# PowerMadd Handguards with Wrap-Arounds



## Y2DJ (Apr 19, 2009)

I was PM'd today by someone wantring to see how I mounted my handguards. I tried writing them back but for some reason I couldn't attach a pic. So I will apologize in advance if there are already posts for this. But I did say I would get these pics to him. So anyhoo here they are.

I did have to adjust the controls for my winch and my rear brake, I can't remember if I did anything of the throttle side to make them for or not.

I hope this helps you my friend. If not let me know and i'll take my cam to work tomorrow and take a few more shots for you.


----------



## Waddaman (Oct 3, 2010)

Mine are set up the exact same way, no your dont have to move the throttle just the rear brake/diff lock down a bit. I mounted my hand and thumb warmer controller on the bar holding the left hand gaurd


----------



## Y2DJ (Apr 19, 2009)

Waddaman said:


> Mine are set up the exact same way, no your dont have to move the throttle just the rear brake/diff lock down a bit. I mounted my hand and thumb warmer controller on the bar holding the left hand gaurd


 
Yeah I didn't think I had to move the throttle controls. I mounted my hand-thumb warmers underneath the digital gauge. I had it mounted a few days before I got the hand guards.


----------

**Directions:**
Return the part of the handguard thread starting with "I was PM'd today" and going on through "here they are.", copied word for word.

**Provided material:**
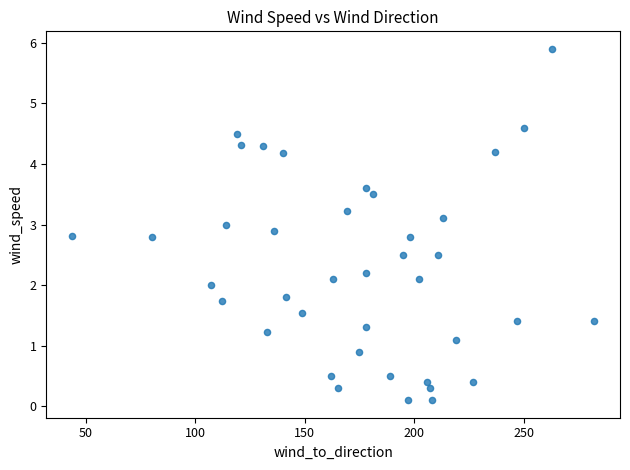

What is the range of Y values (max minus min)?

5.8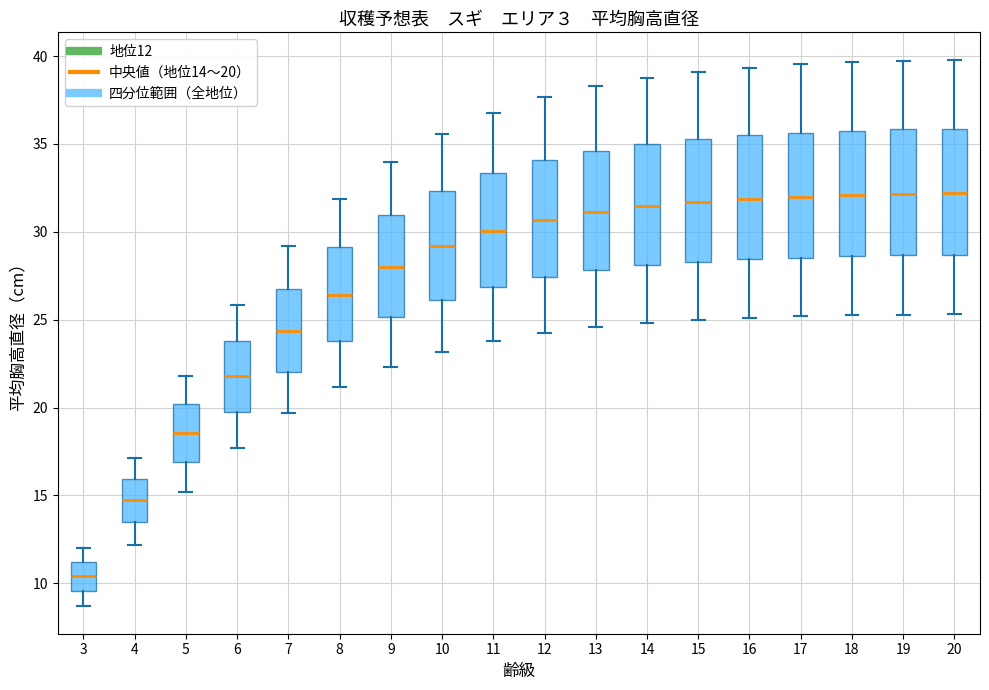

Which box's median line is the lowest?

3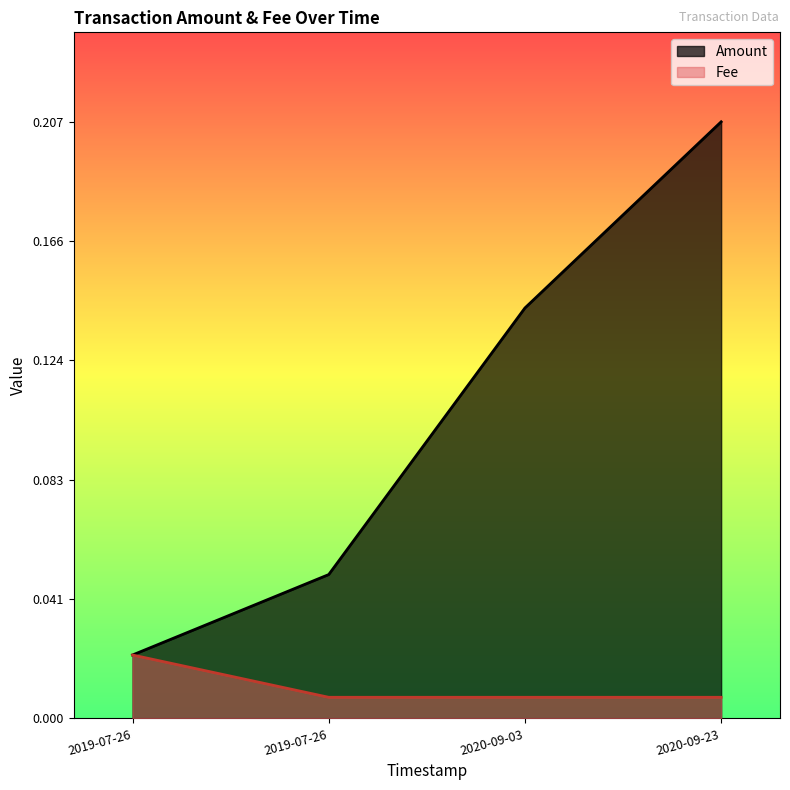

Which label corresponds to the largest value in the chart?

2020-09-23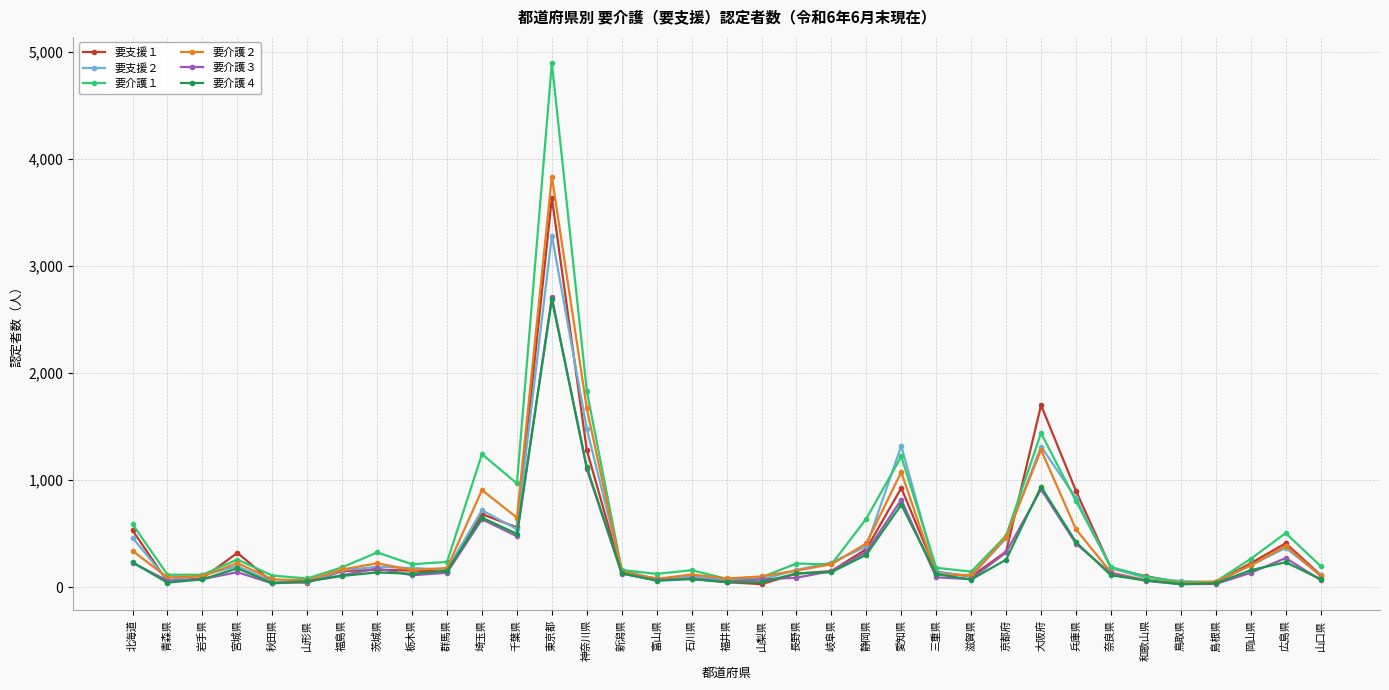

What is the label of the 1st point from the left?

北海道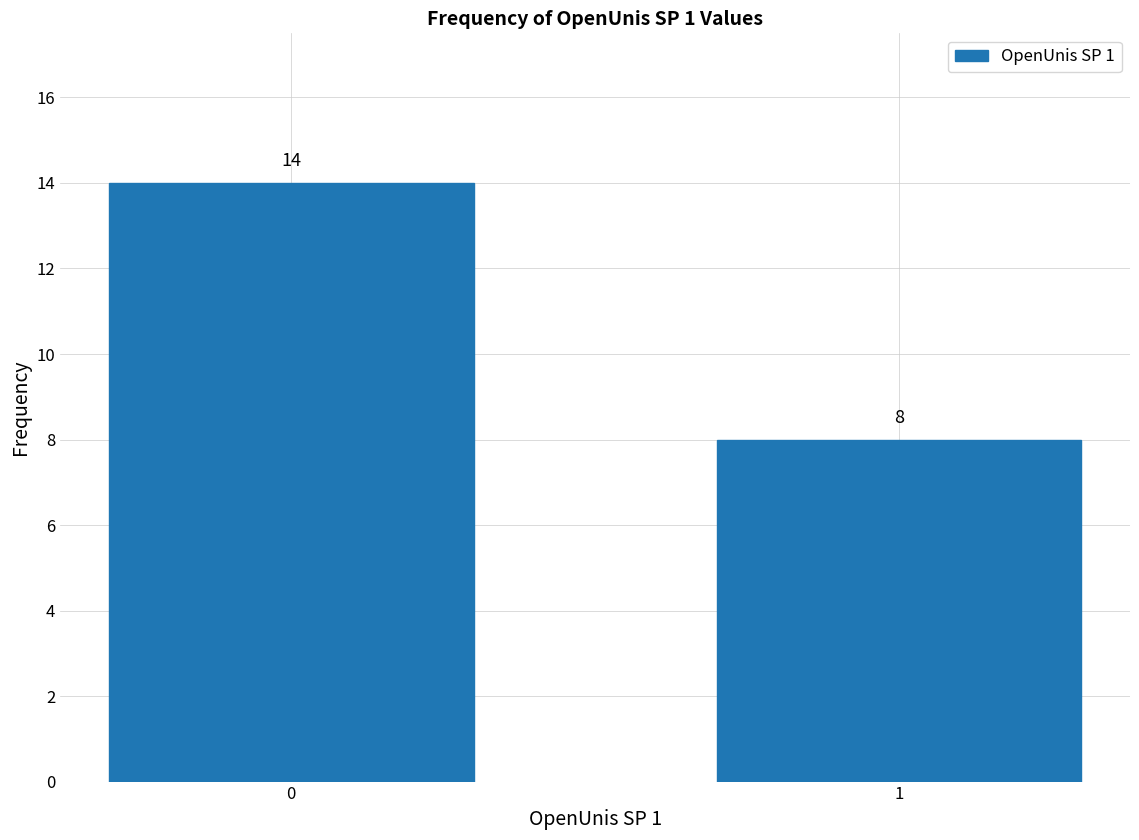

Reading left to right, what are all the values shown in this chart?

14	8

**Solution:**
I was PM'd today by someone wantring to see how I mounted my handguards. I tried writing them back but for some reason I couldn't attach a pic. So I will apologize in advance if there are already posts for this. But I did say I would get these pics to him. So anyhoo here they are.